-------- TEXTE FOURNI
Vérité, Culture, Cité: au centre de l'intervention de l'Observateur du Saint-Siège
à l'UNESCO
La 35e session de la conférence générale de l’Unesco se tient depuis mardi au siège
de l’Unesco à Paris. Au menu de ces travaux l’accès à l’éducation pour tous, l’éthique
des sciences et des technologies, la sauvegarde du patrimoine mais aussi les questions
environnementales. La délégation du Saint-Siège est composée de cinq membres représentant
différents dicastères du Saint-Siège et de dix-sept experts spécialisés dans différents
domaines de compétences de l’Unesco. Mgr Follo, observateur permanent du Saint-Siège
auprès de l’Unesco veut ainsi, avec les représentants de sa délégation, prendre une
part active aux débats. Antoine Bellier.
Texte
de l'intervention prononcée par Mgr Follo ce samedi 10 octobre à la tribune de l'UNESCO
"M.
----------------
■ CONSIGNES:
A) D'après le texte fourni, dans quelle ville se tient la 35e session de la conférence générale de l'Unesco ?
B) Recopiez fidèlement le passage du texte fourni situé entre "Vérité, Culture, Cité: au" et "débats. Antoine Bellier.", ces deux extraits compris.
Les items n'ont aucun rôle à jouer ici.
-------- DONNÉES FOURNIES
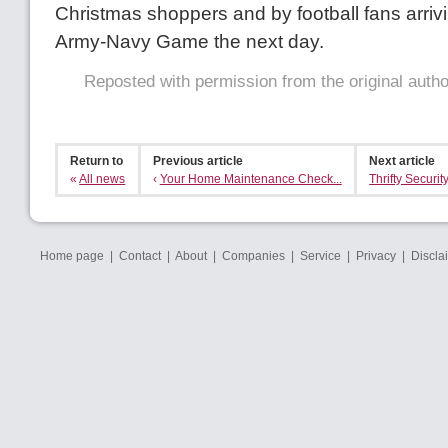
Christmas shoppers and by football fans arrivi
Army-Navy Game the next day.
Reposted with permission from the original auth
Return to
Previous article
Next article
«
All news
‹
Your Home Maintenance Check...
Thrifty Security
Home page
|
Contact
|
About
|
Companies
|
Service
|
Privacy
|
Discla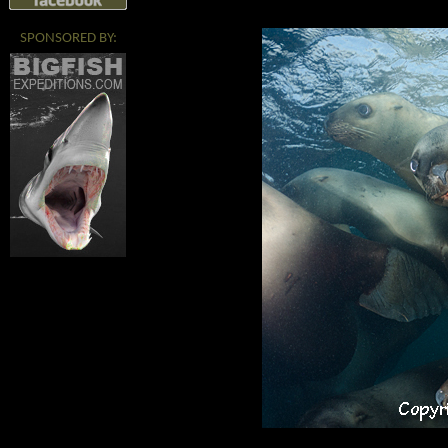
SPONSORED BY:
----------------
■ CORRIGÉ:
A) À Paris, au siège de l'Unesco.

B)
Vérité, Culture, Cité: au centre de l'intervention de l'Observateur du Saint-Siège
à l'UNESCO
La 35e session de la conférence générale de l’Unesco se tient depuis mardi au siège
de l’Unesco à Paris. Au menu de ces travaux l’accès à l’éducation pour tous, l’éthique
des sciences et des technologies, la sauvegarde du patrimoine mais aussi les questions
environnementales. La délégation du Saint-Siège est composée de cinq membres représentant
différents dicastères du Saint-Siège et de dix-sept experts spécialisés dans différents
domaines de compétences de l’Unesco. Mgr Follo, observateur permanent du Saint-Siège
auprès de l’Unesco veut ainsi, avec les représentants de sa délégation, prendre une
part active aux débats. Antoine Bellier.